L154 (solution heat treated and aged at room temperature)-Heat for not less than 16 hours at 505-515°C, quench in water at a temperature of 50-70°C, or in a polymer quenchant not hotter than 30°C. The specified proof stress test values may not be obtained in less than 30 days of standing at room temperature.

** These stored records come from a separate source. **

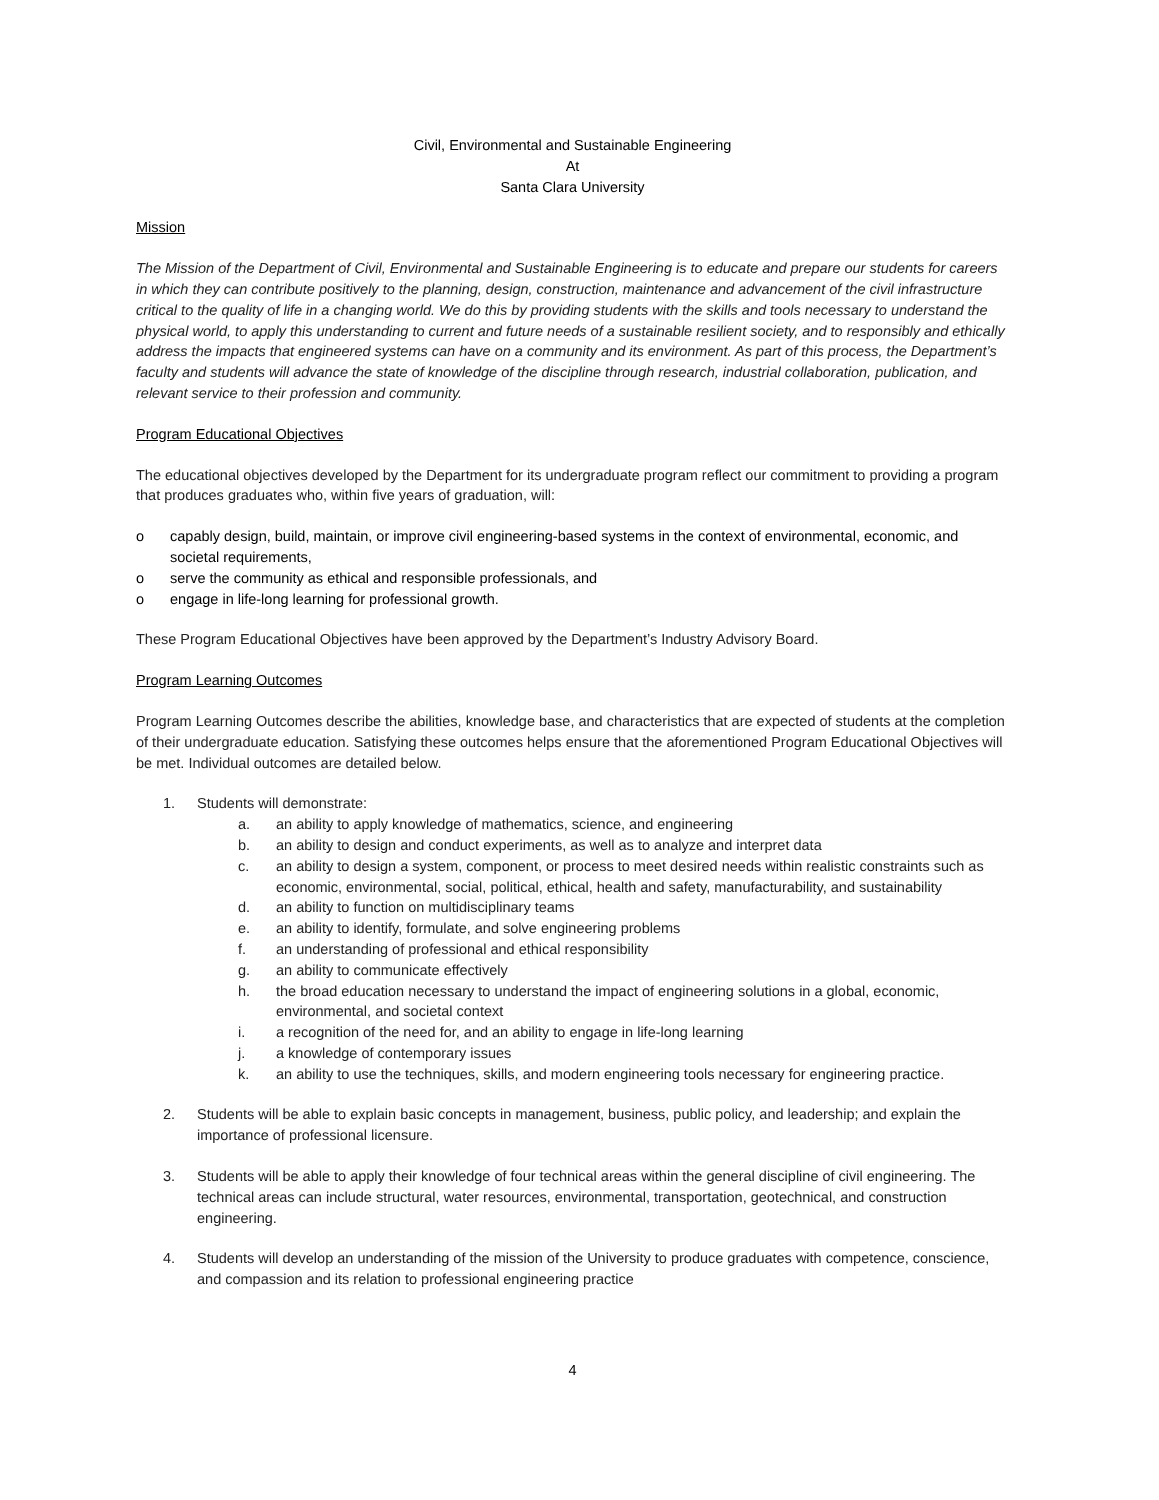Civil, Environmental and Sustainable Engineering
At
Santa Clara University
Mission
The Mission of the Department of Civil, Environmental and Sustainable Engineering is to educate and prepare our students for careers in which they can contribute positively to the planning, design, construction, maintenance and advancement of the civil infrastructure critical to the quality of life in a changing world. We do this by providing students with the skills and tools necessary to understand the physical world, to apply this understanding to current and future needs of a sustainable resilient society, and to responsibly and ethically address the impacts that engineered systems can have on a community and its environment. As part of this process, the Department’s faculty and students will advance the state of knowledge of the discipline through research, industrial collaboration, publication, and relevant service to their profession and community.
Program Educational Objectives
The educational objectives developed by the Department for its undergraduate program reflect our commitment to providing a program that produces graduates who, within five years of graduation, will:
o capably design, build, maintain, or improve civil engineering-based systems in the context of environmental, economic, and societal requirements,
o serve the community as ethical and responsible professionals, and
o engage in life-long learning for professional growth.
These Program Educational Objectives have been approved by the Department’s Industry Advisory Board.
Program Learning Outcomes
Program Learning Outcomes describe the abilities, knowledge base, and characteristics that are expected of students at the completion of their undergraduate education. Satisfying these outcomes helps ensure that the aforementioned Program Educational Objectives will be met. Individual outcomes are detailed below.
1. Students will demonstrate:
a. an ability to apply knowledge of mathematics, science, and engineering
b. an ability to design and conduct experiments, as well as to analyze and interpret data
c. an ability to design a system, component, or process to meet desired needs within realistic constraints such as economic, environmental, social, political, ethical, health and safety, manufacturability, and sustainability
d. an ability to function on multidisciplinary teams
e. an ability to identify, formulate, and solve engineering problems
f. an understanding of professional and ethical responsibility
g. an ability to communicate effectively
h. the broad education necessary to understand the impact of engineering solutions in a global, economic, environmental, and societal context
i. a recognition of the need for, and an ability to engage in life-long learning
j. a knowledge of contemporary issues
k. an ability to use the techniques, skills, and modern engineering tools necessary for engineering practice.
2. Students will be able to explain basic concepts in management, business, public policy, and leadership; and explain the importance of professional licensure.
3. Students will be able to apply their knowledge of four technical areas within the general discipline of civil engineering. The technical areas can include structural, water resources, environmental, transportation, geotechnical, and construction engineering.
4. Students will develop an understanding of the mission of the University to produce graduates with competence, conscience, and compassion and its relation to professional engineering practice
4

L155 ( solution heat treated and artificially aged ) -Heat for not less than 16 hours at 505-515°C, quench in water at a temperature of 50-70°C, or in a polymer quenchant not hotter than 30°C. Artificially age by heating at 130-150°C for not less than 16 hours. 

Applications

This alloy is commonly used in aircraft but it can also be used in general engineering and transport, e.g., fly wheel housings, rear axle housings, bus wheels, aircraft wheels, fittings, crank cases. L154 and L155 have slightly better foundry characteristics than some previously used L Series alloys. Excellent mechanical properties make them particularly suitable for highly stressed castings and, when the alloy is solution heat treated, for components requiring maximum resistance to shock.